The Advanced Materials and Processing Laboratory (AMPLab) based in the interdisciplinary research centre (IRC) within the School of Metallurgy and Materials, University of Birmingham, UK, is embarking on a new project in January funded by the European Union’s FP7 Programme called AMAZE – Additive Manufacturing Aiming Towards Zero Waste and Efficient Production of High-Tech Metal Powders.
Nick Adkins at AMPLab states that the overarching goal of AMAZE is to rapidly produce large defect-free Additively Manufactured (AM) metallic components up to 2 metres in size, ideally with close to zero waste, for use in aeronautics, space, automotive, nuclear fusion, and tooling.
Four pilot-scale industrial AM factories will be established and enhanced by 2016 with the objective of giving EU manufacturers and end users a world-dominant position with respect to AM production of high-value metallic parts.

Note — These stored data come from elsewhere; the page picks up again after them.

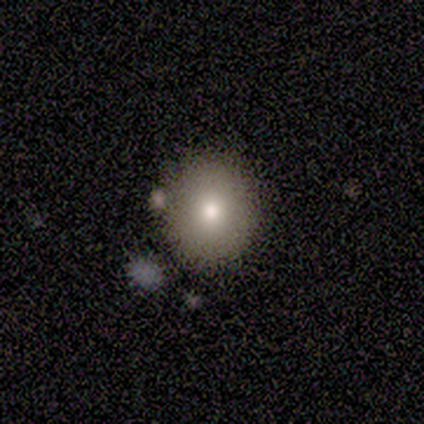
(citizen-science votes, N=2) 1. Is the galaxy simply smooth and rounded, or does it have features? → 50% smooth (tied), 50% star or artifact (tied), 0% featured or disk.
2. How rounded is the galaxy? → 100% round, 0% in between, 0% cigar-shaped.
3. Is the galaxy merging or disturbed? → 100% none, 0% minor disturbance, 0% major disturbance, 0% merger.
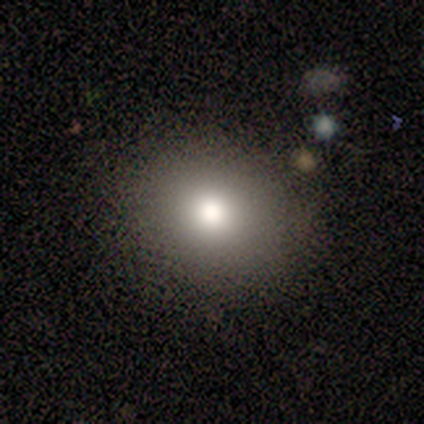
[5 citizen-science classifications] A smooth galaxy with no disk features (80%) that is round (75%). Merging: none (100%).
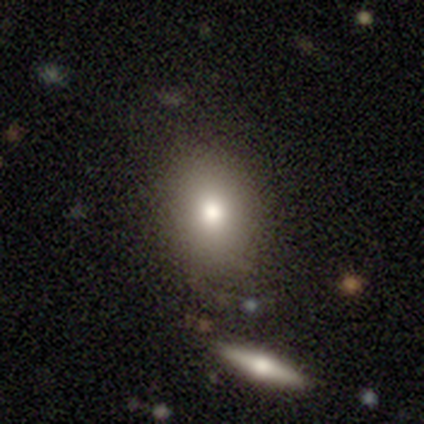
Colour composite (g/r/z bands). It shows a smooth galaxy with no disk features (56%) that is in between round and cigar-shaped (80%). Merging: none (100%).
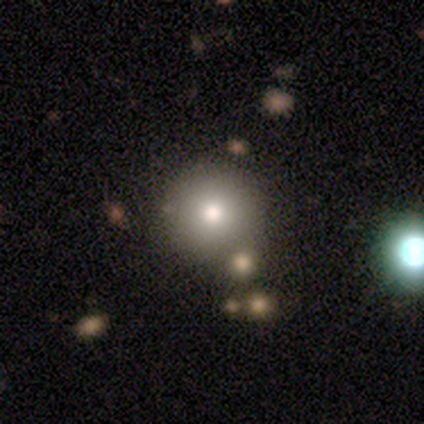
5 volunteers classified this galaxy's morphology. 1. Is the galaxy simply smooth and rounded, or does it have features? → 100% smooth, 0% featured or disk, 0% star or artifact.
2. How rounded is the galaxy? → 100% round, 0% in between, 0% cigar-shaped.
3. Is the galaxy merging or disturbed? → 80% none, 20% minor disturbance, 0% major disturbance, 0% merger.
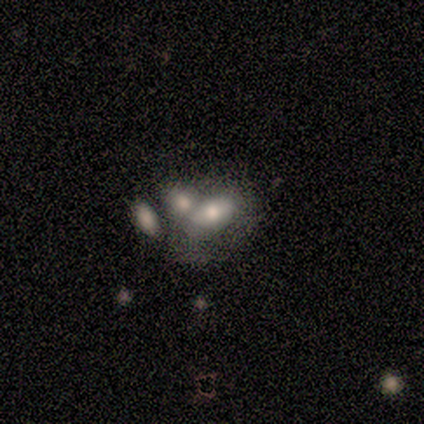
Smooth or featured? smooth (64%)
How rounded? in between (100%)
Merging? none (40%, tied with merger)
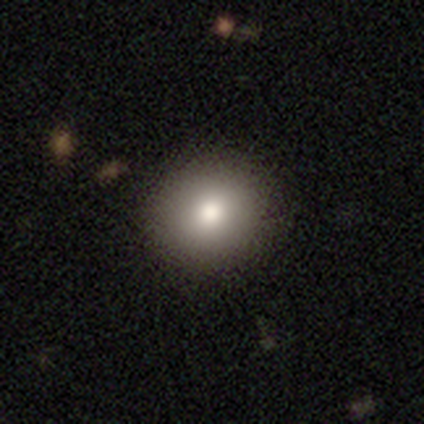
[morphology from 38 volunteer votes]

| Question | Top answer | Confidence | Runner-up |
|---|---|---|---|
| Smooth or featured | smooth | 89% | star or artifact (8%) |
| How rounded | round | 74% | in between (26%) |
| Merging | none | 100% | — |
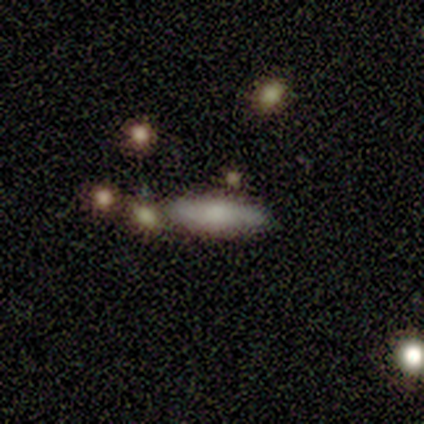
Smooth or featured: smooth — 60% (featured or disk — 40%)
How rounded: in between — 67% (cigar-shaped — 33%)
Merging: none — 80% (merger — 20%)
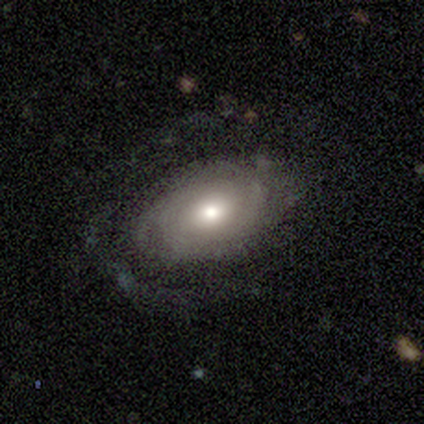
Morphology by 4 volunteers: This is likely a featured or disk galaxy (75%). It is clearly not viewed edge-on (100%). Bar: clearly no (100%). Spiral arm pattern: likely no (67%). Central bulge: likely moderate (67%). Merging: possibly minor disturbance (50%).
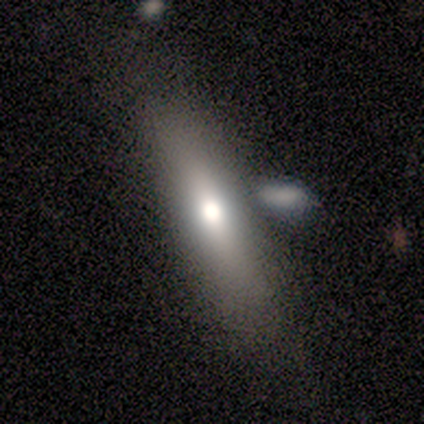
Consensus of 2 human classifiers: Smooth or featured? 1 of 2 (50%, tied with featured or disk) said smooth. How rounded? 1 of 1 (100%) said in between. Merging? 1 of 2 (50%, tied with merger) said none.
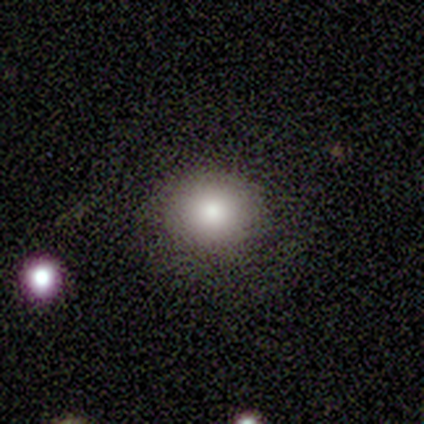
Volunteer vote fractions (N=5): Q: Smooth or featured?
A: smooth (100%)
Q: How rounded?
A: round (80%); runner-up: in between (20%)
Q: Merging?
A: none (100%)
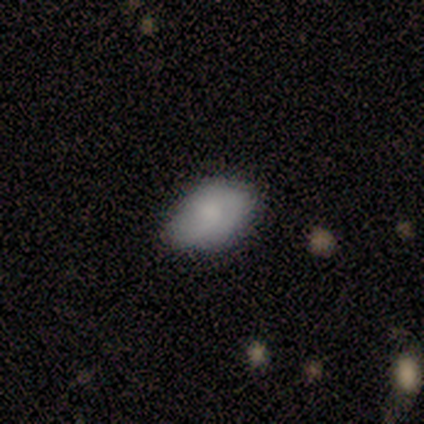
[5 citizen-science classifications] A smooth galaxy with no disk features (100%) that is in between round and cigar-shaped (100%).

Vote fractions:
- Smooth or featured? smooth: 100% / featured or disk: 0% / star or artifact: 0%
- How rounded? in between: 100% / round: 0% / cigar-shaped: 0%
- Merging? none: 80% / minor disturbance: 20% / major disturbance: 0% / merger: 0%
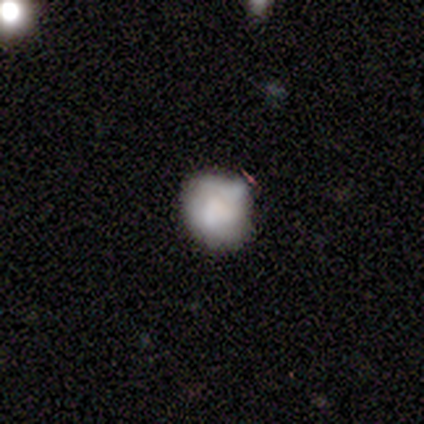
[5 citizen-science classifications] Overall: smooth (60%; featured or disk 40%). How rounded: round (100%). Merging: none (60%; minor disturbance 20%).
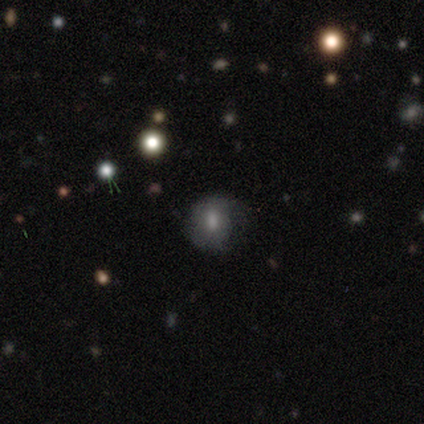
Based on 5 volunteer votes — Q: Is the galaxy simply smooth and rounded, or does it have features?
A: smooth — 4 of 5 (80%).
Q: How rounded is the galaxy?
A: round — 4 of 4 (100%).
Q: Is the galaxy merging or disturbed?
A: none — 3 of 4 (75%).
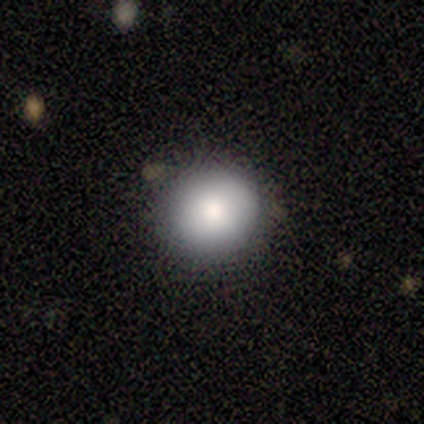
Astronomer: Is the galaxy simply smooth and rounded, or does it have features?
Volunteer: smooth — 100%.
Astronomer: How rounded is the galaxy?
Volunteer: round — 80%.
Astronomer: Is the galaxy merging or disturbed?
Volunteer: none — 80%.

A further aim is to achieve 50% cost reduction for finished parts, compared to traditional processing.
During the 4 ½ year programme AMAZE will also aim to dramatically increase the commercial use of adaptronics, in-situ sensing, process feedback, novel post-processing and clean-rooms in AM, so that overall quality levels are improved, dimensional accuracy is increased by 25%, build rates are increased by a factor of 10, and industrial scrap rates are slashed to <5%.
Scientifically, the critical links between alloy composition, powder/wire production, additive processing, microstructural evolution, defect formation and the final properties of metallic AM parts will be examined and understood. This knowledge will be used to validate multi-level process models that can predict AM processes, part quality and performance.
The €18.8 million research project embraces 31 partners, 21 from industry, eight from academia including AMPLab and the Mathematics Dept at Birmingham, and two from intergovernmental agencies. This is said to represent the largest and most ambitious team ever assembled on AM.